World number one Andy Murray said Friday he considered himself lucky despite seeing his season torpedoed by shingles, flu, an elbow injury and now a pre-French Open fever.
Murray, the 2016 runner-up at Roland Garros to Novak Djokovic, admitted he had been sick since arriving in the French capital on Sunday.
"I felt sick in the afternoon and didn't feel great on Monday but I feel better. Now it's just a cough," said the 30-year-old British star who thinks he caught a bug training in the wet and cold of London earlier this month.
Murray's poor form this year has, not surprisingly, reflected his physical travails.
He suffered a shock fourth round defeat to Mischa Zverev at the Australian Open.
On clay, he lost in the third round in Monte Carlo, made the semis in Barcelona, was a third-round loser in Madrid before an opening defeat in Rome to Fabio Fognini.
"It's frustrating – it's the third time I have been ill this year," he admitted.
However, he said he was surprised that he hadn't been laid low by sickness on many more occasions over his career.
"To be honest, it should happen more really. We are in the locker rooms with lots of players, lots of sweat, lots of germs, you know, in airplanes all the time.
"I have been pretty lucky with that over the last couple of years. I have not had too many bad illnesses.
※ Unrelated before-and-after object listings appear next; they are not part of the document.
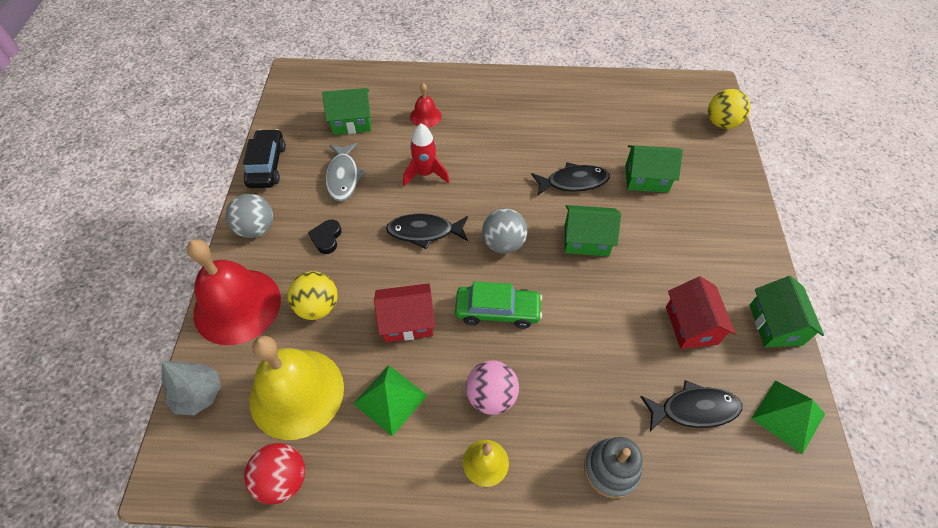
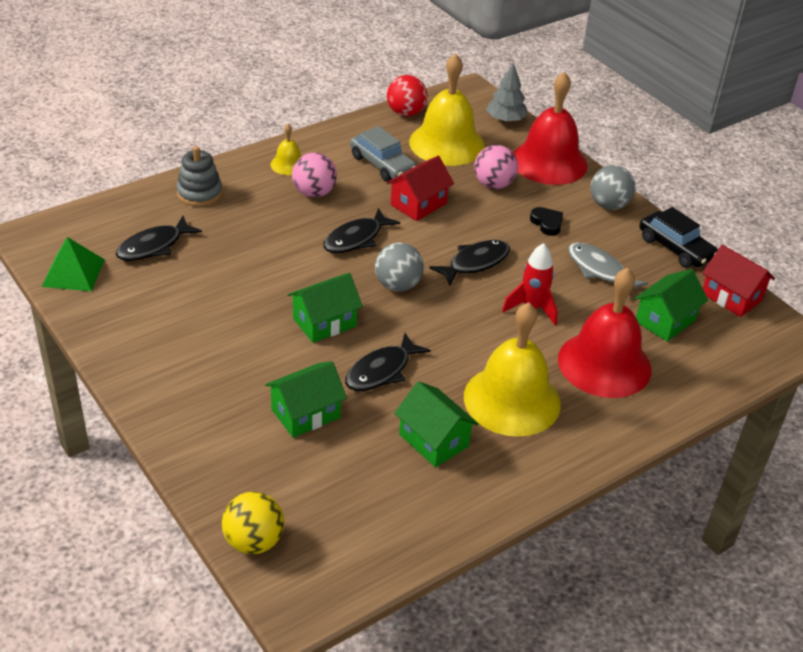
camera: 140 degrees right, 15 degrees down
yellow ball [287,271,338,320] -> pink ball [474,145,518,189]
green pyramid [353,365,427,436] -> grey car [350,126,417,182]
red bell [410,83,442,128] -> red bell [558,268,651,398], size x2.17
green car [455,281,542,328] -> black fish [323,208,400,253]
red house [666,276,736,349] -> red house moved to [702,245,775,317]
green house [749,276,824,347] -> green house moved to [394,381,479,467]
none -> yellow bell [464,302,561,437]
So maybe they have just come in a small space of time."
Murray has been drawn to face 2015 champion Stan Wawrinka in the last four at this year's Roland Garros.
He starts against Russia's world number 85 Andrey Kuznetsov and could face dangerous Juan Martin del Potro in the third round.
Injury-plagued del Potro, who lost to Murray in the 2016 Olympics final, is playing Roland Garros for the first time since 2012 when he made the quarter-finals.
If the seedings work out, Murray would face Japan's Kei Nishikori in the last eight.